[What is required]
Lines before the one containing "thumb tip: (263, 243)" in the records below are to be left out; that line and all after it, through the end, are to be retyped exactly.

[Pixel coordinate listings]
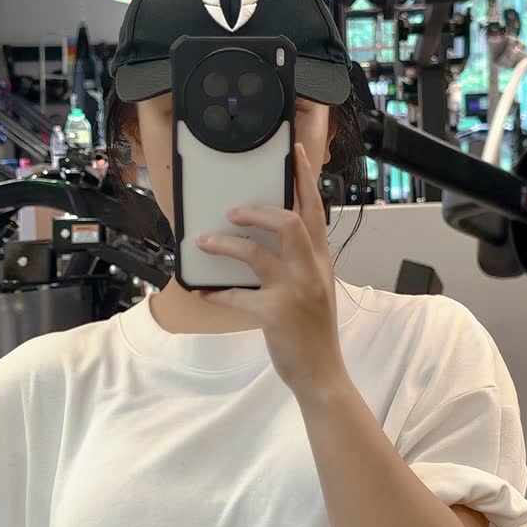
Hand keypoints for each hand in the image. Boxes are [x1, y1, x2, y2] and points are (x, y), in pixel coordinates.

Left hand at [194, 144, 348, 396]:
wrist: (323, 374)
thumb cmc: (314, 334)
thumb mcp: (315, 292)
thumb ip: (299, 265)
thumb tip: (263, 243)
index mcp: (321, 262)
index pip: (315, 211)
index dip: (304, 179)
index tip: (293, 152)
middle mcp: (311, 271)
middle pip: (289, 222)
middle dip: (257, 210)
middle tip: (233, 209)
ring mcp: (295, 292)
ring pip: (255, 253)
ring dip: (225, 244)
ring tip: (206, 241)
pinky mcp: (275, 314)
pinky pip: (238, 296)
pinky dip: (217, 293)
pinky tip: (203, 292)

[Exercise answer]
thumb tip: (263, 243)
index mcp: (321, 262)
index pip: (315, 211)
index dip: (304, 179)
index tip: (293, 152)
middle mcp: (311, 271)
middle pip: (289, 222)
middle dip: (257, 210)
middle tip: (233, 209)
ring mcp: (295, 292)
ring pip: (255, 253)
ring dip: (225, 244)
ring tip: (206, 241)
pinky mcp: (275, 314)
pinky pip: (238, 296)
pinky dip: (217, 293)
pinky tip: (203, 292)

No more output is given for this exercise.